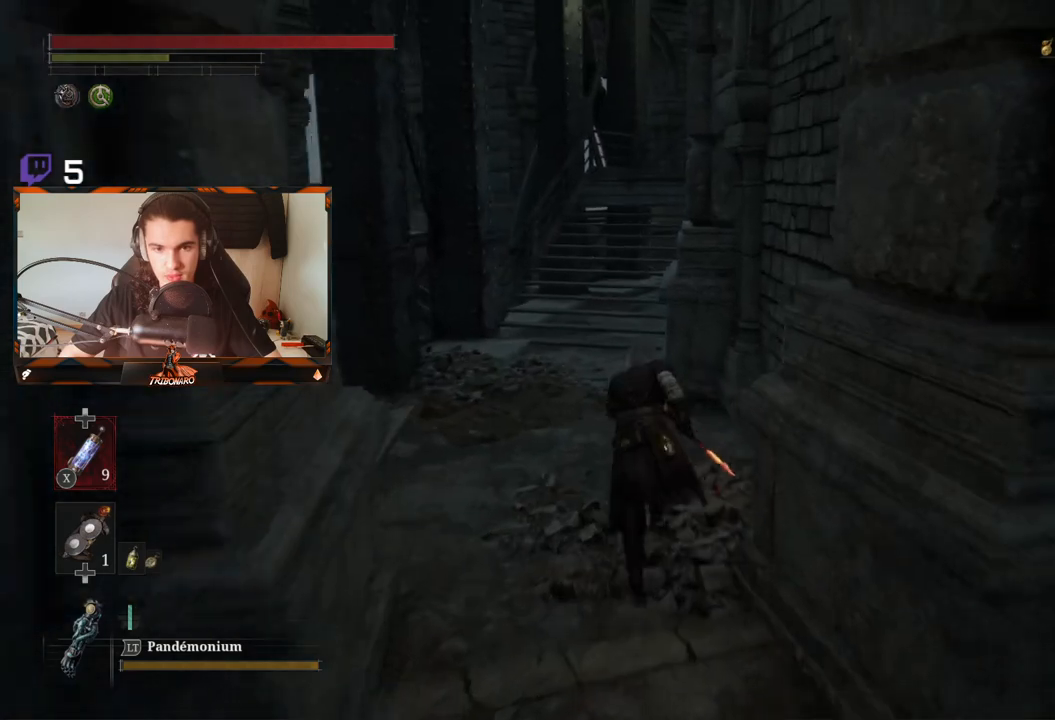
{"buttons": ["B"], "left_stick": "up", "right_stick": "center", "events": []}
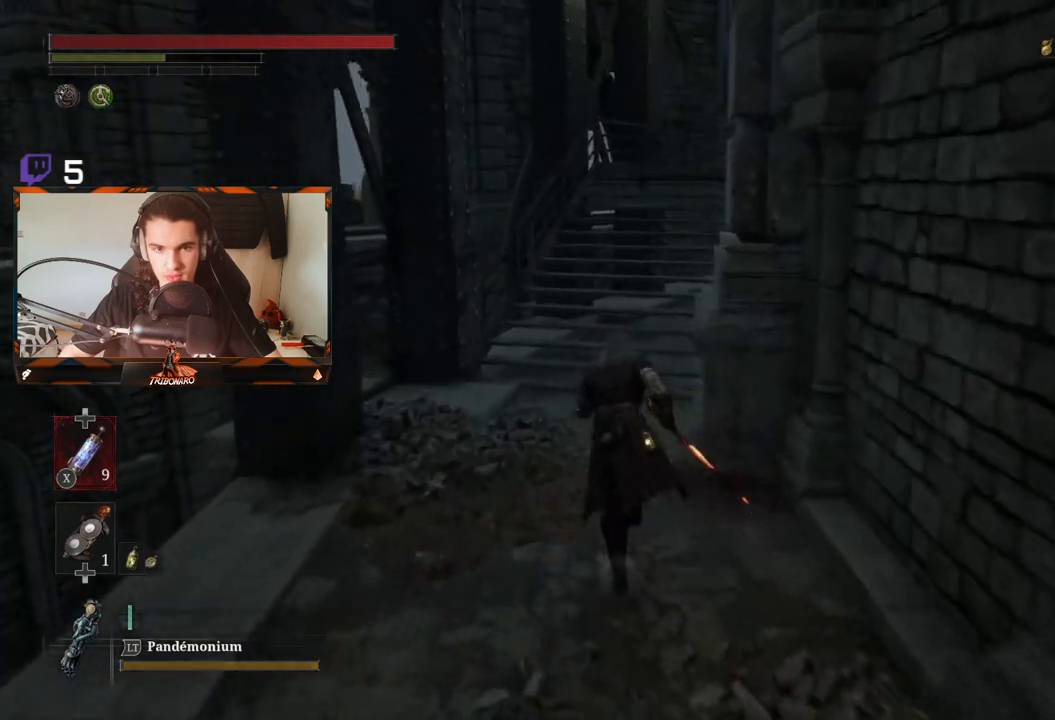
{"buttons": ["B"], "left_stick": "up", "right_stick": "center", "events": [[233, "right_stick", "right"], [383, "right_stick", "center"]]}
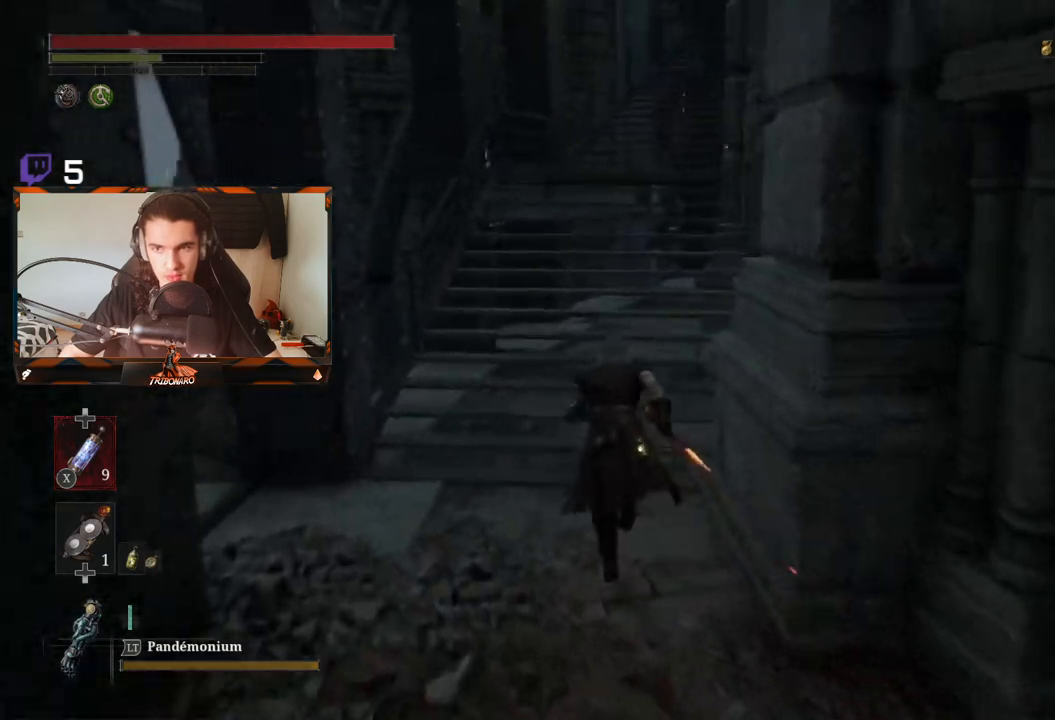
{"buttons": ["B"], "left_stick": "up", "right_stick": "center", "events": [[250, "right_stick", "right"], [450, "right_stick", "center"]]}
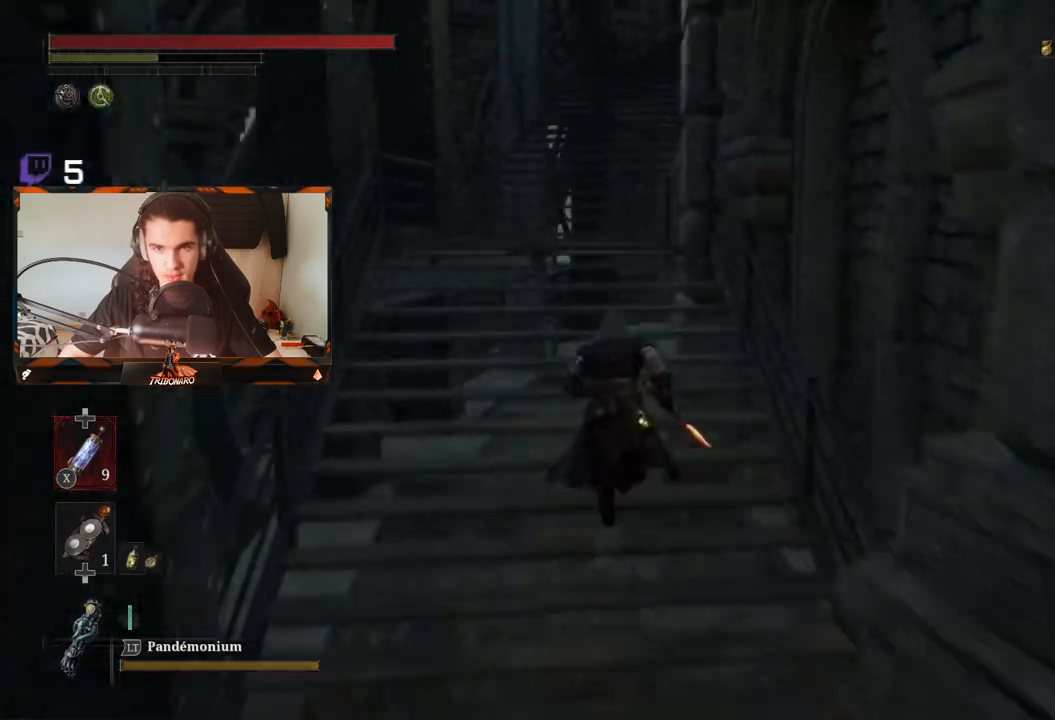
{"buttons": ["B"], "left_stick": "up", "right_stick": "center", "events": []}
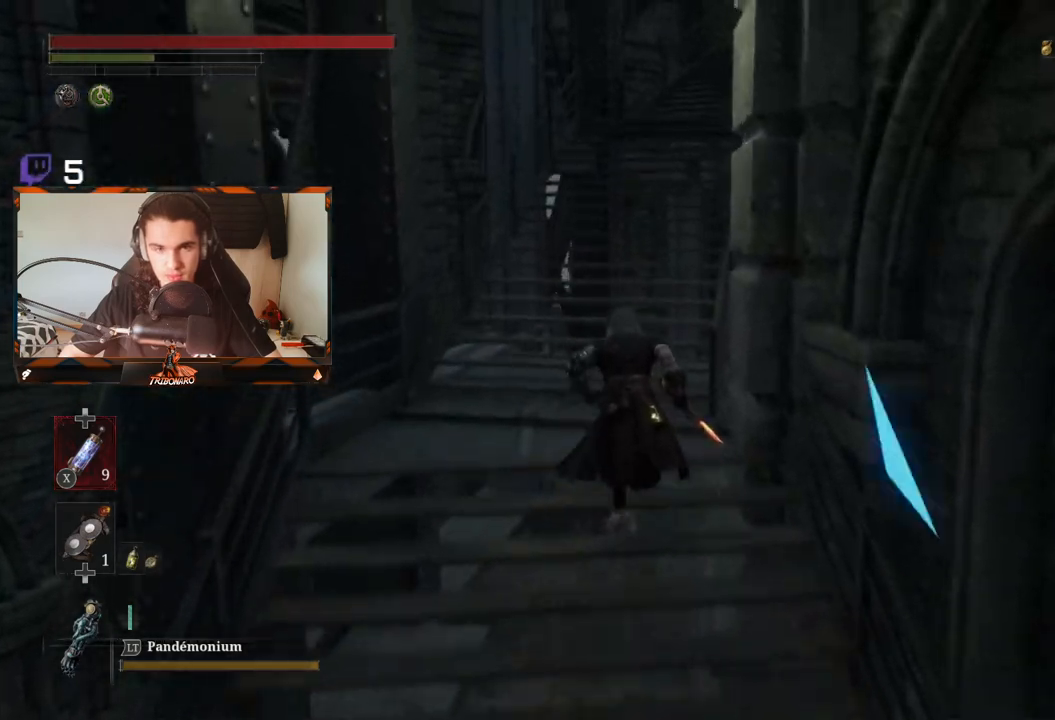
{"buttons": ["B"], "left_stick": "up", "right_stick": "center", "events": []}
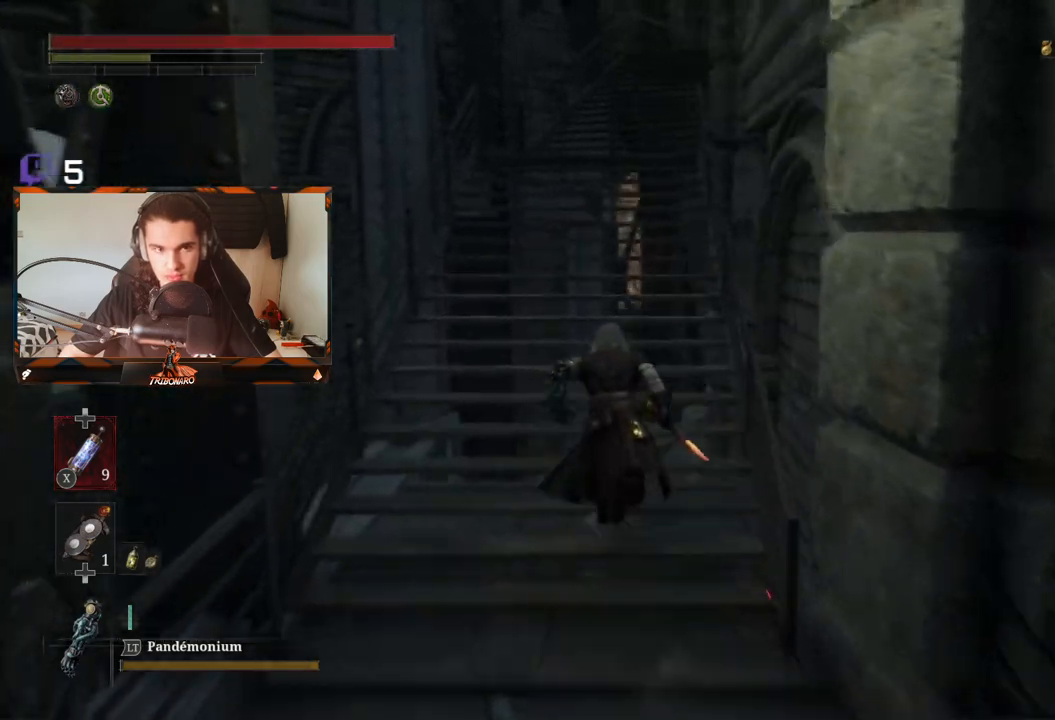
{"buttons": ["B"], "left_stick": "up", "right_stick": "center", "events": []}
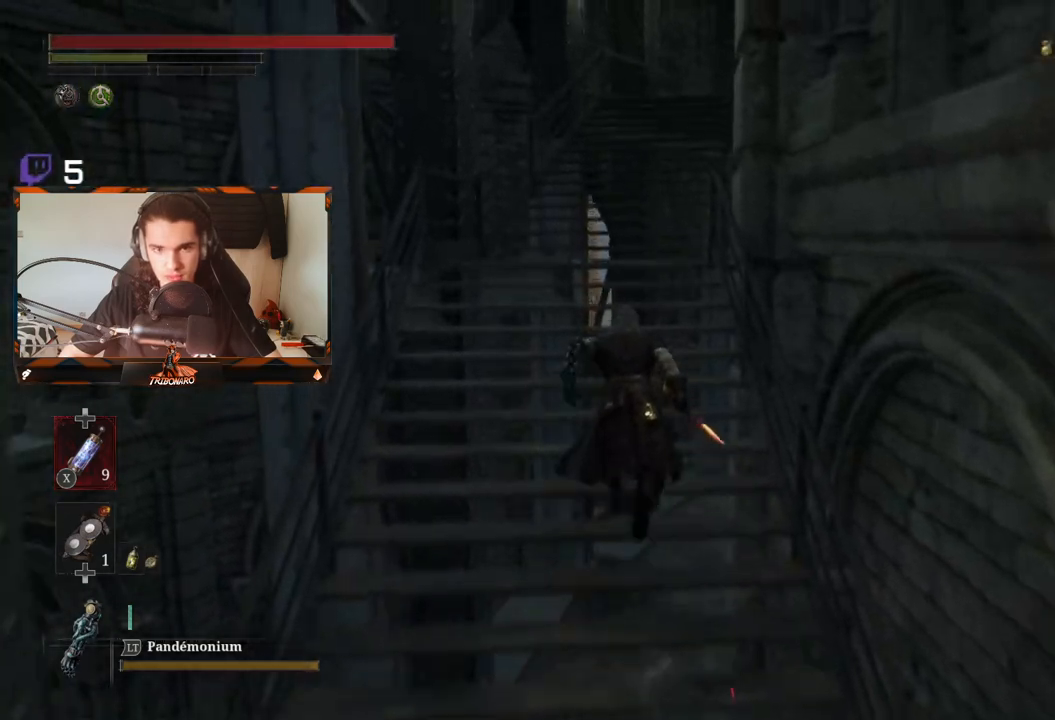
{"buttons": ["B"], "left_stick": "up", "right_stick": "center", "events": []}
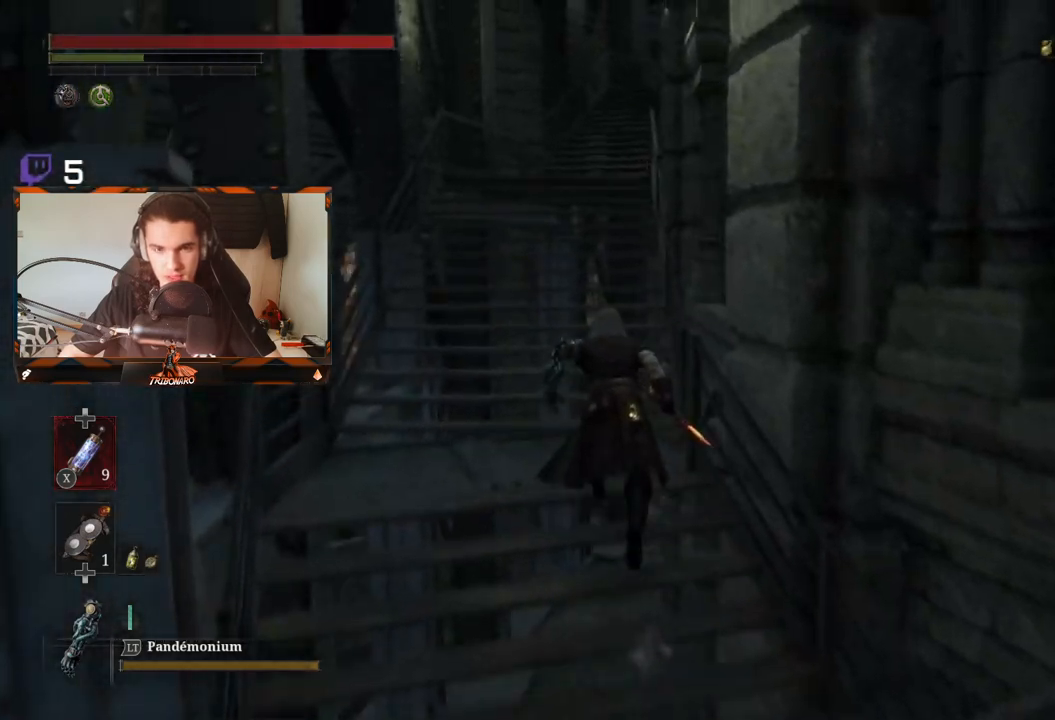
{"buttons": ["B"], "left_stick": "up", "right_stick": "center", "events": []}
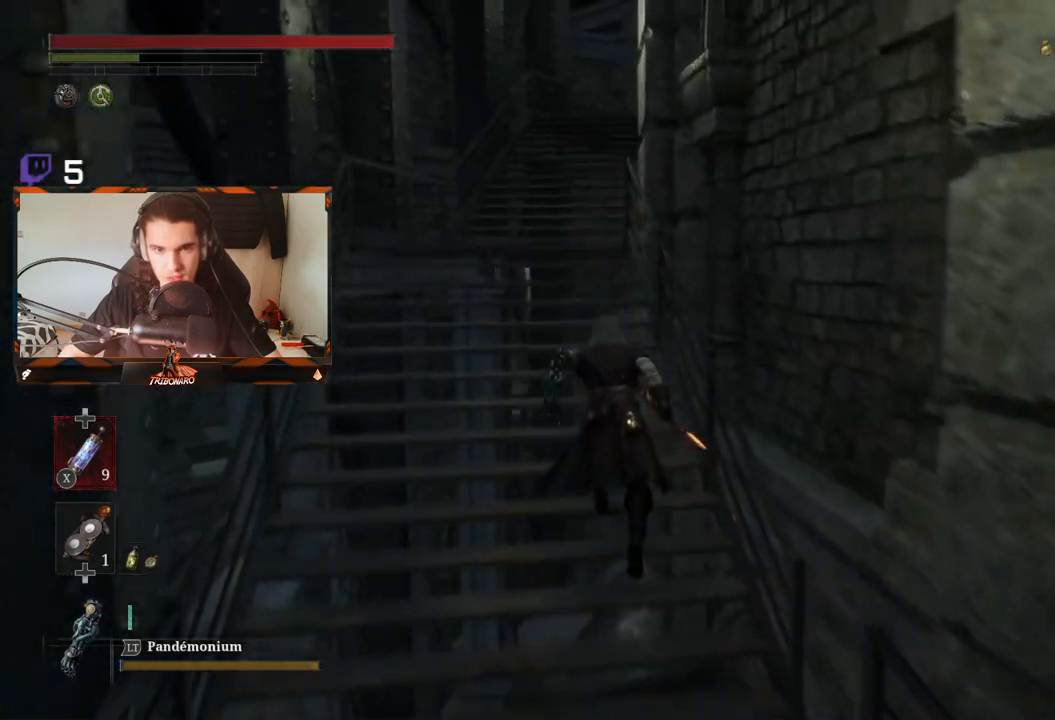
{"buttons": ["B"], "left_stick": "up", "right_stick": "center", "events": []}
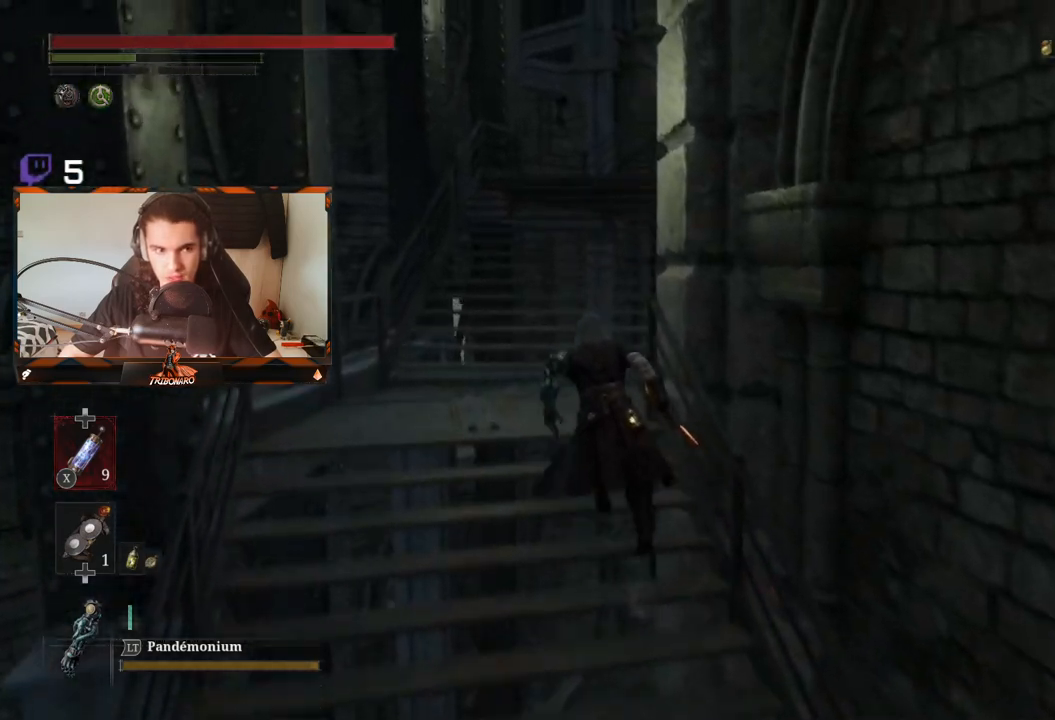
{"buttons": ["B"], "left_stick": "up", "right_stick": "center", "events": []}
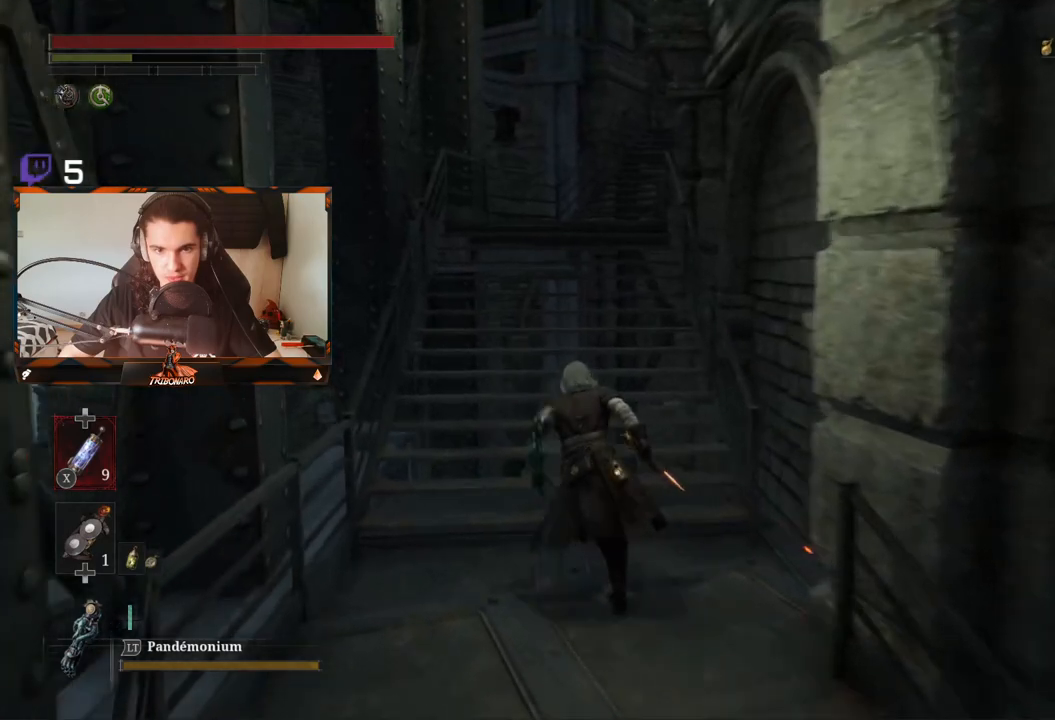
{"buttons": ["B"], "left_stick": "up", "right_stick": "center", "events": []}
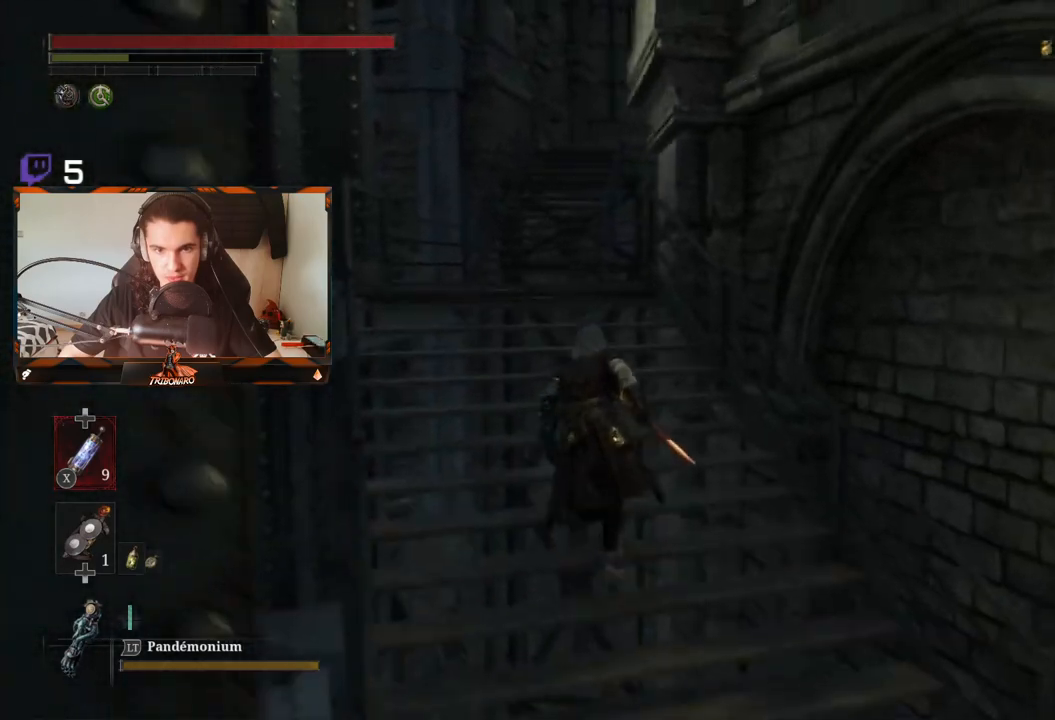
{"buttons": ["B"], "left_stick": "up", "right_stick": "right", "events": [[450, "right_stick", "right"]]}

* * * * *

REQUIRED ACTION
Print all the records again exactly; do not include any picture.

ANSWER SPACE
{"buttons": ["B"], "left_stick": "up", "right_stick": "center", "events": []}
{"buttons": ["B"], "left_stick": "up", "right_stick": "center", "events": [[233, "right_stick", "right"], [383, "right_stick", "center"]]}
{"buttons": ["B"], "left_stick": "up", "right_stick": "center", "events": [[250, "right_stick", "right"], [450, "right_stick", "center"]]}
{"buttons": ["B"], "left_stick": "up", "right_stick": "center", "events": []}
{"buttons": ["B"], "left_stick": "up", "right_stick": "center", "events": []}
{"buttons": ["B"], "left_stick": "up", "right_stick": "center", "events": []}
{"buttons": ["B"], "left_stick": "up", "right_stick": "center", "events": []}
{"buttons": ["B"], "left_stick": "up", "right_stick": "center", "events": []}
{"buttons": ["B"], "left_stick": "up", "right_stick": "center", "events": []}
{"buttons": ["B"], "left_stick": "up", "right_stick": "center", "events": []}
{"buttons": ["B"], "left_stick": "up", "right_stick": "center", "events": []}
{"buttons": ["B"], "left_stick": "up", "right_stick": "right", "events": [[450, "right_stick", "right"]]}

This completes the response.